“Recovering from that [Bush-era] body-blow will be uneven… there are going to be times where we are making progress, but people are still skittish and nervous and the markets get skittish and nervous, and so they pull back because they’re still thinking about the trauma of this two-and-a-half years ago,” he said.
Then he suggested the drama-seeking media has a negative role too.
“Economic data that in better times would pass without comment, now suddenly people wonder well are we going to go back to this terrible crisis and all that affects consumer confidence; it affects business confidence; it affects the federal markets,” he said.
However, the White House’s task is to rise above the daily drama, Obama said, as he returned to the standard themes of his stump speech.
The economy is all your fault, America. If you people would just stop losing your jobs, the economy would be fine. I mean, did you look in your other pants?

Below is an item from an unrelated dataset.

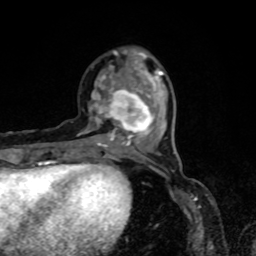
Breast MRI, one axial slice. Position 24 of 80 along the scan axis. Cropped to one breast. Dynamic contrast-enhanced series, time point 2 of 8 at this slice position (early post-contrast). 1.5 T. TE 4.2 ms, TR 7 ms. 2 mm slice thickness. 256 × 256 image matrix, field of view 160 × 160 mm. Female patient.
Outlined on this slice (semi-automatically segmented with operator editing):
- enhancing-tissue mask used for the functional tumour volume (all voxels passing the contrast-enhancement thresholds inside the analysis volume; usually the tumour): box from (x=78, y=50) to (x=164, y=148) px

“And so our task is to not panic, not to overreact, to make sure that we’ve got a path forward as how we make our economies competitive, making sure that we are with dealing with the structural issues and basic fundamentals that will allow us to grow and create a good, sound business environment so America for example, the need for us to get a handle on our debt and our deficit is going to be important. Making sure that our investments in education and clean energy and infrastructure and how we are going to do that.”
That's right, we're not going to do something panicky and ill-thought, like spend a trillion dollars. We're going to do something forward-thinking and robust, which will help us get our debt under control, like spend another trillion dollars.